Connecticut Üniversitesi'nde fizyoloji ve nörobiyoloji profesörü olan A. H. Brush, bir evrimci olmasına rağmen, "tüyler ve pullar... genetik yapılarından gelişimlerine, morfolojilerinden doku organizasyonlarına kadar her şeyde birbirlerinden farklıdırlar" diyerek bu gerçeği kabul eder.36 Dahası, Prof. Brush'a göre "kuş tüylerinin protein yapısı da diğer omurgalıların hiçbirinde görülmeyen, tümüyle özgün" bir yapıdır.37
Bunun yanısıra, kuş tüylerinin sürüngen pullarından evrimleştiklerini gösterebilecek hiçbir fosil delili de yoktur. Aksine, Prof. Brush'ın ifadesiyle, "tüyler fosil kayıtlarında sadece kuşlara has bir özellik olarak bir anda belirirler".38 Sürüngenlerde kuş tüylerine köken oluşturabilecek "hiçbir epidermal (üst deriye ait) yapı ise belirlenememiştir".39
1996 yılında büyük bir medya propagandası ile gündeme getirilen "Çin'-de bulunan tüylü dinozor fosilleri" hikayesi ise tümüyle gerçek dışıdır. Sözü edilen Sinosauropteryx fosilinin gerçekte kuş tüyüne benzer hiçbir yapıya sahip olmadığı, 1997 yılında yapılan incelemelerle anlaşılmıştır.40
Tüyler ve Pullar
Evrim teorisi kuşların mükemmel ve uçmak için dizayn edilmiş tüylerinin sürüngen pullarından evrimleştiğini kabul etmek zorunda kalır. Oysa tüyler ve pullar, yapı, genetik köken ve embriyolojik gelişim yönünden birbirlerinden tamamen farklıdır. Üstte kuş tüyünün, yanda ise sürüngen pulunun detaylı yapısı görülüyor.
Sürüngen pullarının büyütülmüş hali. Açıkça görüldüğü gibi pullar, birbirlerine tutturulmuş sert deri parçalarıdır.
Tüylerle aralarında en ufak bir benzerlik yoktur.
Tavuskuşu Ve Darwin Tavuskuşunun tüyleri, çok açık bir tasarım örneğidir. İnsana, Allah'ın canlıları ne denli güzel ve kusursuz bir biçimde yarattığını düşündürür.
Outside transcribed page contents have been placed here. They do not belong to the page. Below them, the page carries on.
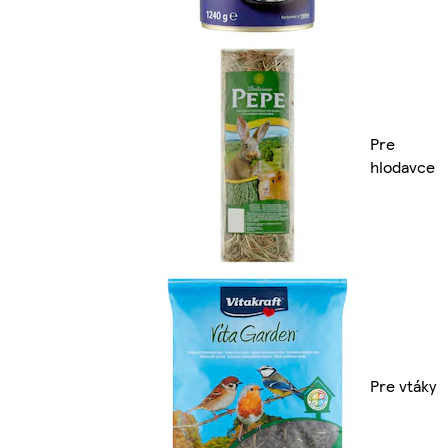
Pre
hlodavce
Pre vtáky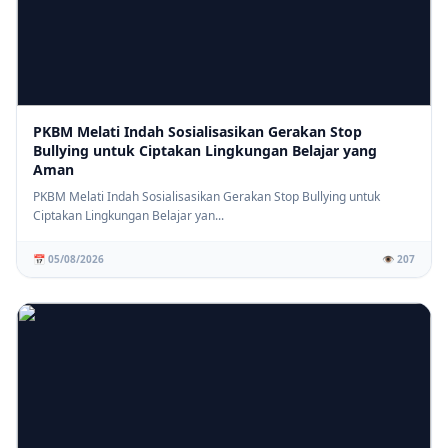
PKBM Melati Indah Sosialisasikan Gerakan Stop
Bullying untuk Ciptakan Lingkungan Belajar yang
Aman
PKBM Melati Indah Sosialisasikan Gerakan Stop Bullying untuk
Ciptakan Lingkungan Belajar yan...
📅 05/08/2026
👁️ 207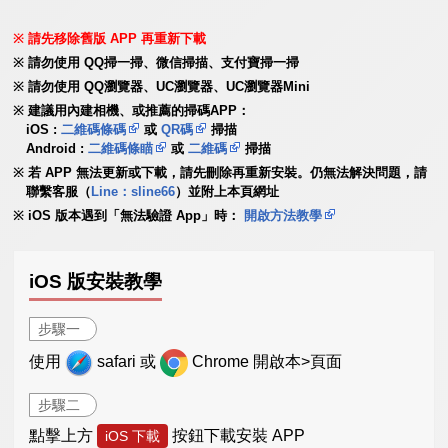
請先移除舊版 APP 再重新下載
請勿使用 QQ掃一掃、微信掃描、支付寶掃一掃
請勿使用 QQ瀏覽器、UC瀏覽器、UC瀏覽器Mini
建議用內建相機、或推薦的掃碼APP：
iOS :
二維碼條碼
或
QR碼
掃描
Android :
二維碼條瞄
或
二維碼
掃描
若 APP 無法更新或下載，請先刪除再重新安裝。仍無法解決問題，請
聯繫客服（
Line：sline66
）並附上本頁網址
iOS 版本遇到「無法驗證 App」時：
開啟方法教學
iOS 版安裝教學
步驟一
使用
safari 或
Chrome 開啟本>頁面
步驟二
點擊上方
按鈕下載安裝 APP
iOS 下載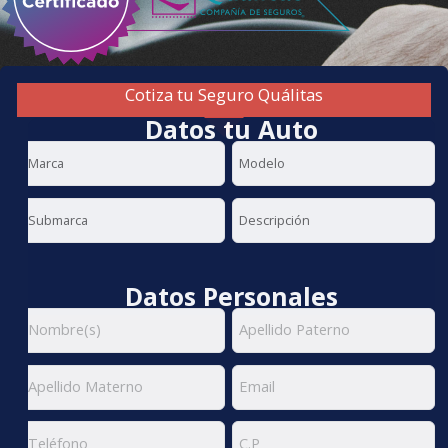
Cotiza tu Seguro Quálitas
Datos tu Auto
Datos Personales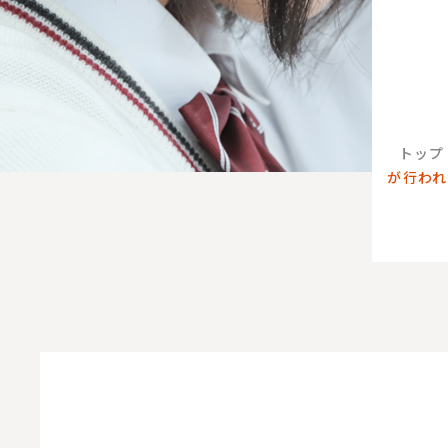
トップ
が行われ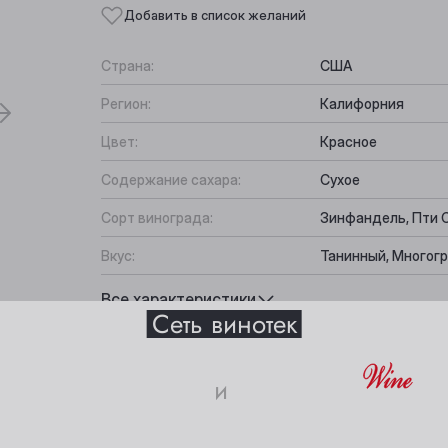
Добавить в список желаний
Страна:
США
Регион:
Калифорния
Цвет:
Красное
Содержание сахара:
Сухое
Сорт винограда:
Зинфандель, Пти С
Вкус:
Танинный, Многогр
Выберите ваш город
Подходит к:
Жаркое, Гамбургер
Все характеристики
Сеть винотек
Анжеро-Судженск
Междуреченск
и
Барнаул
Мыски
18+
Белово
Новокузнецк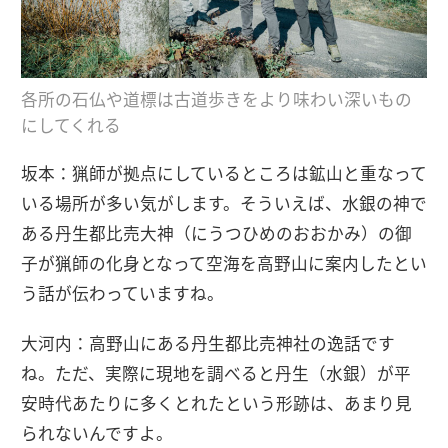
各所の石仏や道標は古道歩きをより味わい深いもの
にしてくれる
坂本：猟師が拠点にしているところは鉱山と重なって
いる場所が多い気がします。そういえば、水銀の神で
ある丹生都比売大神（にうつひめのおおかみ）の御
子が猟師の化身となって空海を高野山に案内したとい
う話が伝わっていますね。
大河内：高野山にある丹生都比売神社の逸話です
ね。ただ、実際に現地を調べると丹生（水銀）が平
安時代あたりに多くとれたという形跡は、あまり見
られないんですよ。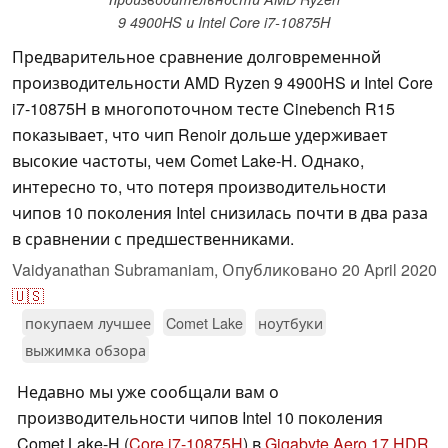
9 4900HS и Intel Core i7-10875H
Предварительное сравнение долговременной
производительности AMD Ryzen 9 4900HS и Intel Core
i7-10875H в многопоточном тесте Cinebench R15
показывает, что чип Renoir дольше удерживает
высокие частоты, чем Comet Lake-H. Однако,
интересно то, что потеря производительности
чипов 10 поколения Intel снизилась почти в два раза
в сравнении с предшественниками.
Vaidyanathan Subramaniam,
Опубликовано
20 April 2020
🇺🇸
покупаем лучшее
Comet Lake
ноутбуки
выжимка обзора
Недавно мы уже сообщали вам о
производительности чипов Intel 10 поколения
Comet Lake-H (
Core i7-10875H
) в
Gigabyte Aero 17 HDR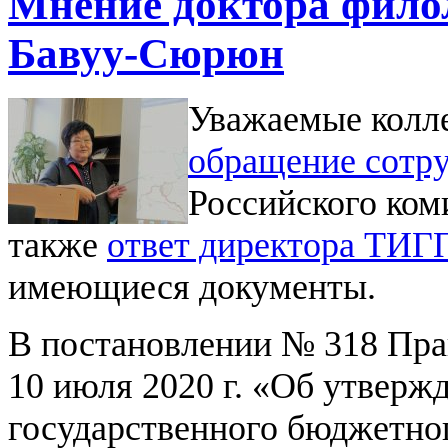
Мнение доктора фило
Бавуу-Сюрюн
Уважаемые колле
обращение сотр
Российского ком
также
ответ директора ТИ
имеющиеся документы.
В постановлении № 318 Пра
10 июля 2020 г. «Об утверж
государственного бюджетног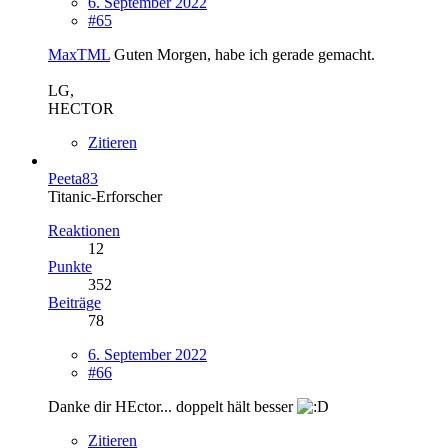
6. September 2022
#65
MaxTML
Guten Morgen, habe ich gerade gemacht.
LG,
HECTOR
Zitieren
Peeta83
Titanic-Erforscher
Reaktionen
12
Punkte
352
Beiträge
78
6. September 2022
#66
Danke dir HEctor... doppelt hält besser
Zitieren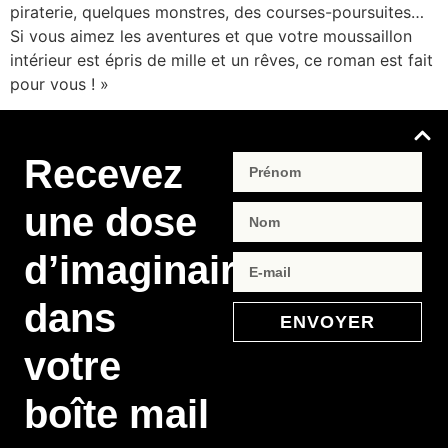
piraterie, quelques monstres, des courses-poursuites…
Si vous aimez les aventures et que votre moussaillon
intérieur est épris de mille et un rêves, ce roman est fait
pour vous ! »
Recevez
une dose
d’imaginaire
dans
ENVOYER
votre
boîte mail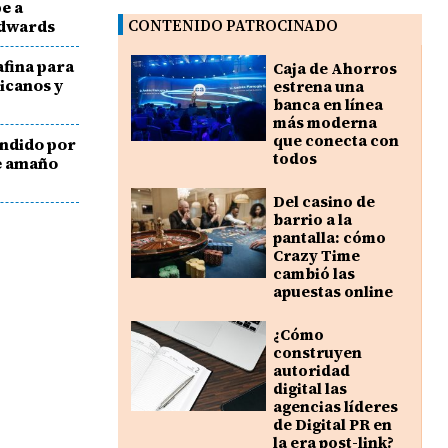
e a
Edwards
CONTENIDO PATROCINADO
fina para
Caja de Ahorros
icanos y
estrena una
banca en línea
más moderna
que conecta con
endido por
todos
le amaño
Del casino de
barrio a la
pantalla: cómo
Crazy Time
cambió las
apuestas online
¿Cómo
construyen
autoridad
digital las
agencias líderes
de Digital PR en
la era post-link?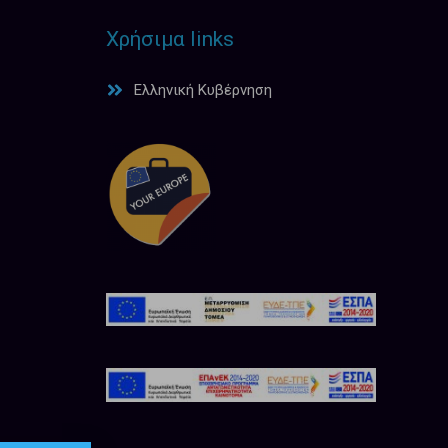
Χρήσιμα links
Ελληνική Κυβέρνηση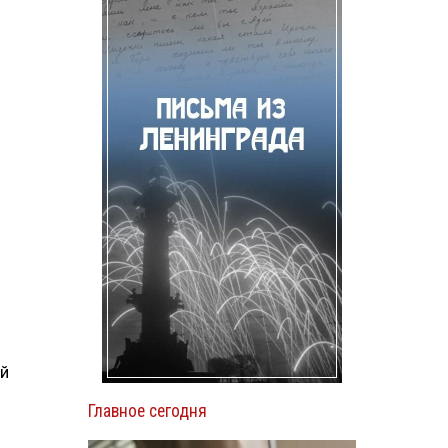
ий
Главное сегодня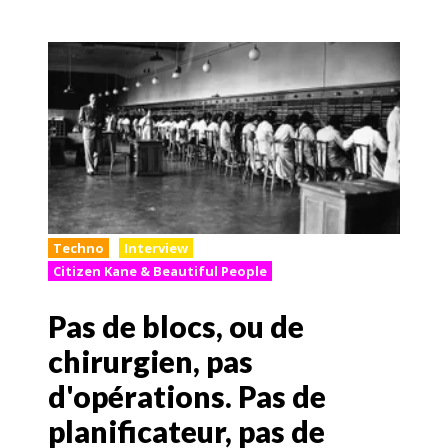
Techno
Interview
Citizen Kane & Beautiful People
Pas de blocs, ou de
chirurgien, pas
d'opérations. Pas de
planificateur, pas de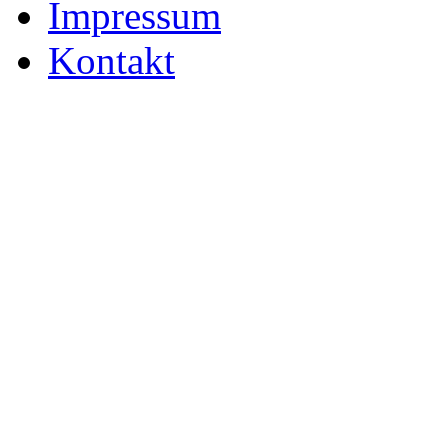
Impressum
Kontakt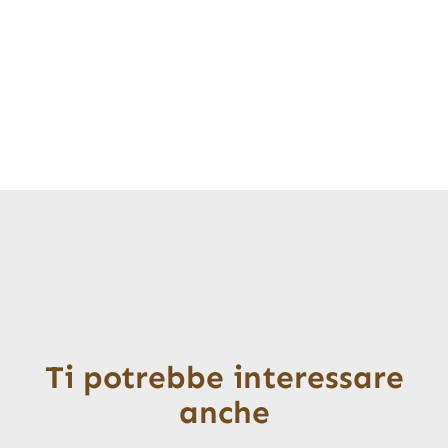
Ti potrebbe interessare
anche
Ancak Darwin, bu güzelliği her gördüğünde "hasta" olmuştur.
Öte yandan, kuş tüylerinde hiçbir evrimsel süreçle açıklanamayacak kadar kompleks bir tasarım vardır. Ünlü kuşbilimci Alan Feduccia, "tüylerin her özelliği aerodinamik fonksiyona sahiptir. Hafiftirler, kaldırma kuvvetleri vardır ve kolaylıkla eski biçimlerine dönebilirler" der. Feduccia, evrim teorisinin çaresizliğini ise şöyle kabul eder: "Uçmak için böylesine tasarlanmış bir organın, nasıl olup da ilk başta başka bir amaca yönelik olarak ortaya çıktığını anlayamıyorum."41
Tüylerdeki bu tasarım, Charles Darwin'i de çok düşündürmüş, hatta tavuskuşu tüylerindeki mükemmel estetik kendi ifadesiyle Darwin'i "hasta etmiş"ti. Darwin, arkadaşı Asa Gray'e yazdığı 3 Nisan 1860 tarihli mektupta "gözü düşünmek çoğu zaman beni teorimden soğuttu. Ama kendimi zamanla bu probleme alıştırdım" dedikten sonra şöyle devam ediyordu: "Şimdilerde ise doğadaki bazı belirgin yapılar beni çok fazla rahatsız ediyor. Örneğin bir tavuskuşunun tüylerini görmek, beni neredeyse hasta ediyor."42
36) A. H. Brush, "On the Origin of Feathers", Journal of Evolutionary Biology, Vol. 9, 1996. s. 132.
37) A. H. Brush, "On the Origin of Feathers", s. 131.
38) A. H. Brush, "On the Origin of Feathers", s. 133.
39) A. H. Brush, "On the Origin of Feathers", s. 131.
40) "Plucking the Feathered Dinosaur", Science, Cilt 278, 14 Kasım 1997, s. 1229.
41) Douglas Palmer, "Learning to Fly", (Review of The Origin of and Evolution of Birds by Alan Feduccia, Yale University Press, 1996), New Scientist, Cilt 153, 1 Mart 1997, s. 44.
42) Norman Macbeth, Darwin Retried: An Appeal to Reason, Boston: Gambit, 1971, s. 101.